What you should do: Copy out the listing below, keeping every character as is.

Provided data:

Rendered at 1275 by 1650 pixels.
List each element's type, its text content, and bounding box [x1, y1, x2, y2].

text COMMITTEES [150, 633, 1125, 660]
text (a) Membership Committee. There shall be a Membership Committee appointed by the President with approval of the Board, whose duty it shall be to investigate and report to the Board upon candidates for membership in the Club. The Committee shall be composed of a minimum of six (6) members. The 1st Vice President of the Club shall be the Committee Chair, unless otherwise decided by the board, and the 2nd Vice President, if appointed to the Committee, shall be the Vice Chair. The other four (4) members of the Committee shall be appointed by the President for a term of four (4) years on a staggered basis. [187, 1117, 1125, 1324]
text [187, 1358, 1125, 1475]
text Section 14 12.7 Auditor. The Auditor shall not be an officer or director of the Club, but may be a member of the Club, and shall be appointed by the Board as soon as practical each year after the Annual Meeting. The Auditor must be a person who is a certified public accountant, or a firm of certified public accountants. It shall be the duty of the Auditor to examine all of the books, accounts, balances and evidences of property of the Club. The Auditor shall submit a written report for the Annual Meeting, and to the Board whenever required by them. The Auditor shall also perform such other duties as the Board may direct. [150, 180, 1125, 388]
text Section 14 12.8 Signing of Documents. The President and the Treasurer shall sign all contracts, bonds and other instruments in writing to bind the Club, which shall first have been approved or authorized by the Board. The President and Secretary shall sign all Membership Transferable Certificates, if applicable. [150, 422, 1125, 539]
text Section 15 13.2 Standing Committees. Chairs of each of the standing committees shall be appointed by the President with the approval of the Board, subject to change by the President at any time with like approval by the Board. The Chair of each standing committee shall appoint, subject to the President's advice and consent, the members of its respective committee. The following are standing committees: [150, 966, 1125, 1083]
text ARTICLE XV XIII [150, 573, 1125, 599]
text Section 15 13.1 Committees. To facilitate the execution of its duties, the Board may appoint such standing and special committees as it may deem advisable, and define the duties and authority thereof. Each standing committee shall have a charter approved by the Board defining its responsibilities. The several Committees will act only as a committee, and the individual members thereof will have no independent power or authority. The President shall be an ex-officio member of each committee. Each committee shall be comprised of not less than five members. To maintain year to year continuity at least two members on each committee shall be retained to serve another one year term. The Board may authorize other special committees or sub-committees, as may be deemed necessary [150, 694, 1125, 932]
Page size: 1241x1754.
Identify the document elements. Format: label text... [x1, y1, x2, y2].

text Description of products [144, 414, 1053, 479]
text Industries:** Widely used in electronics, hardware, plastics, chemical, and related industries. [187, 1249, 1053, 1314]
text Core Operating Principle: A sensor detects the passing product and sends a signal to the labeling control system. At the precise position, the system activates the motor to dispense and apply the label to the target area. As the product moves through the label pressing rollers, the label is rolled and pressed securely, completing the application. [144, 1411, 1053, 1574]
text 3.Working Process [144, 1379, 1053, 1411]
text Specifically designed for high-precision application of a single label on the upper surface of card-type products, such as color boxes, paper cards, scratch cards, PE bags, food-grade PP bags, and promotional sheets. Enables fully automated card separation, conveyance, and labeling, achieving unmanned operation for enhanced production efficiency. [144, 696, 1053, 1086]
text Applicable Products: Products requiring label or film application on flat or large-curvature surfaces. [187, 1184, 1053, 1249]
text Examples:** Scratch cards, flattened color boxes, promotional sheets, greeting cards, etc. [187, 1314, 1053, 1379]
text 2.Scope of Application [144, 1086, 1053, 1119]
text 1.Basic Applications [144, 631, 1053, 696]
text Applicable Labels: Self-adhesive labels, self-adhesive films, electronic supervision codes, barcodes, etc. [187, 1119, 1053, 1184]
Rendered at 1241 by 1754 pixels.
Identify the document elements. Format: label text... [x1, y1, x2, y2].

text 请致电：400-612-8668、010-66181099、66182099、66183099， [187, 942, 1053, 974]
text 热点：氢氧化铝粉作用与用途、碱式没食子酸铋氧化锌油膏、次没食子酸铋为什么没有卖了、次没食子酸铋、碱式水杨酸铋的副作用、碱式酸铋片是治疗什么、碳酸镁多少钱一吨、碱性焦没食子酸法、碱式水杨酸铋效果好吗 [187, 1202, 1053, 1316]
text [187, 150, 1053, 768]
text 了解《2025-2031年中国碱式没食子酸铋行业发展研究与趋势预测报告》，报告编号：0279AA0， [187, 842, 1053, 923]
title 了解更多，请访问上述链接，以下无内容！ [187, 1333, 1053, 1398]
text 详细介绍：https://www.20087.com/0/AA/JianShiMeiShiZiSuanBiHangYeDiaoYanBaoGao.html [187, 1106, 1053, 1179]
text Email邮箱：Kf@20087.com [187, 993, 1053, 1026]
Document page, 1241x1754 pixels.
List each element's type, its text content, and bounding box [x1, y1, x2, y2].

Task solution:
Rendered at 1275 by 1650 pixels.
List each element's type, its text content, and bounding box [x1, y1, x2, y2].

text COMMITTEES [150, 633, 1125, 660]
text (a) Membership Committee. There shall be a Membership Committee appointed by the President with approval of the Board, whose duty it shall be to investigate and report to the Board upon candidates for membership in the Club. The Committee shall be composed of a minimum of six (6) members. The 1st Vice President of the Club shall be the Committee Chair, unless otherwise decided by the board, and the 2nd Vice President, if appointed to the Committee, shall be the Vice Chair. The other four (4) members of the Committee shall be appointed by the President for a term of four (4) years on a staggered basis. [187, 1117, 1125, 1324]
text [187, 1358, 1125, 1475]
text Section 14 12.7 Auditor. The Auditor shall not be an officer or director of the Club, but may be a member of the Club, and shall be appointed by the Board as soon as practical each year after the Annual Meeting. The Auditor must be a person who is a certified public accountant, or a firm of certified public accountants. It shall be the duty of the Auditor to examine all of the books, accounts, balances and evidences of property of the Club. The Auditor shall submit a written report for the Annual Meeting, and to the Board whenever required by them. The Auditor shall also perform such other duties as the Board may direct. [150, 180, 1125, 388]
text Section 14 12.8 Signing of Documents. The President and the Treasurer shall sign all contracts, bonds and other instruments in writing to bind the Club, which shall first have been approved or authorized by the Board. The President and Secretary shall sign all Membership Transferable Certificates, if applicable. [150, 422, 1125, 539]
text Section 15 13.2 Standing Committees. Chairs of each of the standing committees shall be appointed by the President with the approval of the Board, subject to change by the President at any time with like approval by the Board. The Chair of each standing committee shall appoint, subject to the President's advice and consent, the members of its respective committee. The following are standing committees: [150, 966, 1125, 1083]
text ARTICLE XV XIII [150, 573, 1125, 599]
text Section 15 13.1 Committees. To facilitate the execution of its duties, the Board may appoint such standing and special committees as it may deem advisable, and define the duties and authority thereof. Each standing committee shall have a charter approved by the Board defining its responsibilities. The several Committees will act only as a committee, and the individual members thereof will have no independent power or authority. The President shall be an ex-officio member of each committee. Each committee shall be comprised of not less than five members. To maintain year to year continuity at least two members on each committee shall be retained to serve another one year term. The Board may authorize other special committees or sub-committees, as may be deemed necessary [150, 694, 1125, 932]
Page size: 1241x1754.
Identify the document elements. Format: label text... [x1, y1, x2, y2].

text Description of products [144, 414, 1053, 479]
text Industries:** Widely used in electronics, hardware, plastics, chemical, and related industries. [187, 1249, 1053, 1314]
text Core Operating Principle: A sensor detects the passing product and sends a signal to the labeling control system. At the precise position, the system activates the motor to dispense and apply the label to the target area. As the product moves through the label pressing rollers, the label is rolled and pressed securely, completing the application. [144, 1411, 1053, 1574]
text 3.Working Process [144, 1379, 1053, 1411]
text Specifically designed for high-precision application of a single label on the upper surface of card-type products, such as color boxes, paper cards, scratch cards, PE bags, food-grade PP bags, and promotional sheets. Enables fully automated card separation, conveyance, and labeling, achieving unmanned operation for enhanced production efficiency. [144, 696, 1053, 1086]
text Applicable Products: Products requiring label or film application on flat or large-curvature surfaces. [187, 1184, 1053, 1249]
text Examples:** Scratch cards, flattened color boxes, promotional sheets, greeting cards, etc. [187, 1314, 1053, 1379]
text 2.Scope of Application [144, 1086, 1053, 1119]
text 1.Basic Applications [144, 631, 1053, 696]
text Applicable Labels: Self-adhesive labels, self-adhesive films, electronic supervision codes, barcodes, etc. [187, 1119, 1053, 1184]
Rendered at 1241 by 1754 pixels.
Identify the document elements. Format: label text... [x1, y1, x2, y2].

text 请致电：400-612-8668、010-66181099、66182099、66183099， [187, 942, 1053, 974]
text 热点：氢氧化铝粉作用与用途、碱式没食子酸铋氧化锌油膏、次没食子酸铋为什么没有卖了、次没食子酸铋、碱式水杨酸铋的副作用、碱式酸铋片是治疗什么、碳酸镁多少钱一吨、碱性焦没食子酸法、碱式水杨酸铋效果好吗 [187, 1202, 1053, 1316]
text [187, 150, 1053, 768]
text 了解《2025-2031年中国碱式没食子酸铋行业发展研究与趋势预测报告》，报告编号：0279AA0， [187, 842, 1053, 923]
title 了解更多，请访问上述链接，以下无内容！ [187, 1333, 1053, 1398]
text 详细介绍：https://www.20087.com/0/AA/JianShiMeiShiZiSuanBiHangYeDiaoYanBaoGao.html [187, 1106, 1053, 1179]
text Email邮箱：Kf@20087.com [187, 993, 1053, 1026]
Document page, 1241x1754 pixels.
List each element's type, its text content, and bounding box [x1, y1, x2, y2].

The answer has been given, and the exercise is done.